**ABOUT THIS TASK**
Word for word, give again the line holding "4.75/5 (nr. recenzii: 57). Preț: 118.7 RON la" and each line after it to the end of the listing below.

[[ DATA EXTRACTS open ]]

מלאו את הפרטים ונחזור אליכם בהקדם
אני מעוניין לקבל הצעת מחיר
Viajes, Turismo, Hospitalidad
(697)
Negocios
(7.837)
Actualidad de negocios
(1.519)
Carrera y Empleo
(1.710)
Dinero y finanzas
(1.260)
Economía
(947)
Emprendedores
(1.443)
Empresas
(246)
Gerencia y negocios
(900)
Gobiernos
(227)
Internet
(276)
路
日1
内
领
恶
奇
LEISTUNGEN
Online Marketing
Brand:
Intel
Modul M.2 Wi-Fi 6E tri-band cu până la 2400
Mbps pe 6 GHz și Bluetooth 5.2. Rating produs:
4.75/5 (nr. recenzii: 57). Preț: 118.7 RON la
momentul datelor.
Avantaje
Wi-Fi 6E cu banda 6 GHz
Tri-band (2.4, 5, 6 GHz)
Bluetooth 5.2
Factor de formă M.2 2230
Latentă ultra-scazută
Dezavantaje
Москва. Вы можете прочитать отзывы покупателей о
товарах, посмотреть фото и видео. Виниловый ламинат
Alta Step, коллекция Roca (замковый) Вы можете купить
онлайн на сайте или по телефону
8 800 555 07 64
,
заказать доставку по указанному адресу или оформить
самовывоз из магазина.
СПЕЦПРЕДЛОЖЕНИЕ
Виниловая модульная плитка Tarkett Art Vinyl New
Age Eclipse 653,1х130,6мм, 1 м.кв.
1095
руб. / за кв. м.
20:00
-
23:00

[[ DATA EXTRACTS closed ]]

**SOLUTION TO THIS TASK**
4.75/5 (nr. recenzii: 57). Preț: 118.7 RON la
momentul datelor.
Avantaje
Wi-Fi 6E cu banda 6 GHz
Tri-band (2.4, 5, 6 GHz)
Bluetooth 5.2
Factor de formă M.2 2230
Latentă ultra-scazută
Dezavantaje
Москва. Вы можете прочитать отзывы покупателей о
товарах, посмотреть фото и видео. Виниловый ламинат
Alta Step, коллекция Roca (замковый) Вы можете купить
онлайн на сайте или по телефону
8 800 555 07 64
,
заказать доставку по указанному адресу или оформить
самовывоз из магазина.
СПЕЦПРЕДЛОЖЕНИЕ
Виниловая модульная плитка Tarkett Art Vinyl New
Age Eclipse 653,1х130,6мм, 1 м.кв.
1095
руб. / за кв. м.
20:00
-
23:00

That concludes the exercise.